When carrying a body up two flights of stairs, there is only one convenient method, which is that favoured by firemen when they rescue people from burning buildings. Hence the ignominious position I find myself in now, slung over Frazer Melville’s broad shoulder like a sack, while he puffs his way doggedly up the steps, the bag containing Bethany’s notebooks — which I sneaked out of Oxsmith under my gel cushion — swinging off his other arm. If there was any residual coolness between us after this morning, the comedy implicit in this indignity has put an end to it. We stop on each landing, so that he can regain his breath and I can laugh — because it’s either that or cry, and when there’s a choice between humiliation and amusement, I know which response is best in buildings with no decent access. The university’s physics department is housed in an ancient block that is undergoing some kind of elaborate reconstruction involving multi-layered scaffolding and the removal of asbestos. As soon as I saw the entrance, I recognised it as unfriendly. Not to say actively hostile. ‘I’m sorry,’ Frazer Melville apologises again, still puffing. ‘I should have thought about it. It’s just that I keep forgetting you’re disabled.’

‘I’m not disabled.’ The words bump out with each step he takes. ‘And nor am I handicapped, or challenged, or differently abled, or a cripple. My legs don’t work. So I’m just paralysed, OK?’

‘OK, Mrs Paralysed,’ he pants. ‘Let’s get your non-working legs in here.’ And he bashes his way through a door.

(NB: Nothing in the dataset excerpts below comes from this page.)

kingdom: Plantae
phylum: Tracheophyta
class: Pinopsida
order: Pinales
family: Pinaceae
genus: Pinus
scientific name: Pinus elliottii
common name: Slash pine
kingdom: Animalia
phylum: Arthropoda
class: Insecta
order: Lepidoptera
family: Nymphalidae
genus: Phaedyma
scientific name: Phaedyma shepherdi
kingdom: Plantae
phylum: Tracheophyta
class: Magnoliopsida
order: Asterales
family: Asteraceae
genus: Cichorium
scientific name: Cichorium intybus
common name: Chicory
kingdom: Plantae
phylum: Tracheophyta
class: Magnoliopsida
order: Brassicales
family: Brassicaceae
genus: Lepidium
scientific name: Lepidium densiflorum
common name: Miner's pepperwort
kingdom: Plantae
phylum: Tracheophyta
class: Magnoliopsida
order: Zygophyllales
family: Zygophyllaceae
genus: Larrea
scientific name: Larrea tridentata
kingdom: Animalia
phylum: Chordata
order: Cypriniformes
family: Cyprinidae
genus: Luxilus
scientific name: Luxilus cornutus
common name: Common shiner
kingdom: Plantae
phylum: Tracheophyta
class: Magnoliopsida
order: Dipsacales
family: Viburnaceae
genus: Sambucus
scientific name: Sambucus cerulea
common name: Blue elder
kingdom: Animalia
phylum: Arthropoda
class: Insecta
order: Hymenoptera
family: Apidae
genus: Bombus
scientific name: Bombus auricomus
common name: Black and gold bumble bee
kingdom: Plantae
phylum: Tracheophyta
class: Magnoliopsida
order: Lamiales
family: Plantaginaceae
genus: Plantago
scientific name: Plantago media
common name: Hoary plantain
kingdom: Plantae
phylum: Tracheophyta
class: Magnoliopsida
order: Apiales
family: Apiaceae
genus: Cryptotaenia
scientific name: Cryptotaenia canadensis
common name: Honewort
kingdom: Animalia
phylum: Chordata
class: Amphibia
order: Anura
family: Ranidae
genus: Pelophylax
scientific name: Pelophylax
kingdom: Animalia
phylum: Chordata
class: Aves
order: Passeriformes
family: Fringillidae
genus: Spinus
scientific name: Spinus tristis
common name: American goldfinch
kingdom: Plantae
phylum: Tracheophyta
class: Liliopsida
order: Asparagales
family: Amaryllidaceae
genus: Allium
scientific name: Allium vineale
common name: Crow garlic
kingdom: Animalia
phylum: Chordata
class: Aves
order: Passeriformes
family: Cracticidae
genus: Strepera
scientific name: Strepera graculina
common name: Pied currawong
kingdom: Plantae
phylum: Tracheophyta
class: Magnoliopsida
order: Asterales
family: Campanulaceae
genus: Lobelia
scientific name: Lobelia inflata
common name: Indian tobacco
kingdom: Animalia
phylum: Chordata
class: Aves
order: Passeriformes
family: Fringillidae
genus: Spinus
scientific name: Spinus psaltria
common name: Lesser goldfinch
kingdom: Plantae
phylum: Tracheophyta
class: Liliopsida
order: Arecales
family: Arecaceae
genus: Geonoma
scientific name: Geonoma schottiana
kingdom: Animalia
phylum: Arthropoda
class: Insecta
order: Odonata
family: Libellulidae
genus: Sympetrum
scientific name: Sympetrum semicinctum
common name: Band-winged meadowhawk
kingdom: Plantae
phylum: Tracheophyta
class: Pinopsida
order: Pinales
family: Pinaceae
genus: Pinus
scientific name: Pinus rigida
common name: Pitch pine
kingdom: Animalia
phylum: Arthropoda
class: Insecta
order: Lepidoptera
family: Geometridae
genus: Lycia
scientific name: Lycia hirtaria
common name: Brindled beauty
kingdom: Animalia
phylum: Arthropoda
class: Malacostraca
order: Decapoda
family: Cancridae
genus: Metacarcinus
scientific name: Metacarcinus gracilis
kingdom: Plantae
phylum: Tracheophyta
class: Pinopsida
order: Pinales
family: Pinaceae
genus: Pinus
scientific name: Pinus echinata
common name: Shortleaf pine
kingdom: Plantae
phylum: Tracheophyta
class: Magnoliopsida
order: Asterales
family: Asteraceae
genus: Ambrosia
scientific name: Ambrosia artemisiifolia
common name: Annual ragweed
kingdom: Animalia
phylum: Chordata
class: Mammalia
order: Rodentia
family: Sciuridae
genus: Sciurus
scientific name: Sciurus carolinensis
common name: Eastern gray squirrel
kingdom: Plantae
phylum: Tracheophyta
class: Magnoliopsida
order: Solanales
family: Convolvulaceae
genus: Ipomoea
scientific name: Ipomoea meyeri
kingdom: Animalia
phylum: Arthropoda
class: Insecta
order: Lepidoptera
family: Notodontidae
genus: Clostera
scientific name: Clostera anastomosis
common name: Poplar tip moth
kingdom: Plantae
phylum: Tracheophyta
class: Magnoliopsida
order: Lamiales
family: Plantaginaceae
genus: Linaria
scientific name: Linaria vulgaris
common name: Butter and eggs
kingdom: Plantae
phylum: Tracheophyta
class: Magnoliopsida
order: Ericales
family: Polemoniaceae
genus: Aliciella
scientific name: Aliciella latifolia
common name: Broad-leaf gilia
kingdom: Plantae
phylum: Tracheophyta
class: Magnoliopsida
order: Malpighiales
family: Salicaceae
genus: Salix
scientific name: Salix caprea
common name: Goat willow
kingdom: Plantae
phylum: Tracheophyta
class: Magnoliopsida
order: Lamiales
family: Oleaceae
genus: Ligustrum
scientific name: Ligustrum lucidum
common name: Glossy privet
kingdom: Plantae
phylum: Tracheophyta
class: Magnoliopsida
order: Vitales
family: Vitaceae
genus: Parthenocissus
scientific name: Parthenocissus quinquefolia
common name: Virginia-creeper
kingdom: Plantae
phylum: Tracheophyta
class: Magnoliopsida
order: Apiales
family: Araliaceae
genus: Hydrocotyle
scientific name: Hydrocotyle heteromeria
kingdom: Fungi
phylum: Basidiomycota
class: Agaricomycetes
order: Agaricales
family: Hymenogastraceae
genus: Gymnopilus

He settles me on a beaten-up sofa, then straightens his back with a series of shucking movements while I look around. I’d imagined clean lines, a certain cerebral minimalism. Instead, there are desks cluttered with cables, computers, compass-like machines with multiple dials, walls plastered with contour maps, computer printouts. And all set in a miniature indoor jungle: tree-ferns, orchids, palms, succulents, and even climbers that tangle their feelers around desk-legs and lamp-stands. I think of my own suffering spider plant, Joy McConey’s legacy, and feel a stab of remorse. I can’t even look after a thing in a pot.

When Frazer Melville closes the door, another wall-space is revealed, on which are tacked three van Gogh prints, which I recognise at once as paintings from the most disturbed phase of the artist’s life, when he was living in Arles. There is Starry Night , the painting Frazer Melville showed Bethany at Oxsmith, writhing with weather and constellations and a fierce crescent moon. I remember he expected a reaction from her, some form of recognition, as though the mental disturbance she shared with van Gogh should make them kindred spirits. He was disappointed by her lack of interest. Below it is Road with Cypress and Star , which van Gogh painted before he left the asylum where he spent his last months. A towering tree forms the central image. There’s a road to the right, with two figures walking towards the viewer, and to the left a wheatfield under a sky in which hang both sun and moon. The third is Wheatfield with Crows , executed shortly before van Gogh’s suicide. Because of this, much has been made of the three roads offering different routes through a yellow field, and of the brooding sky, speckled with crows whose buckled forms are echoed by the menacing black clouds pressing down from above.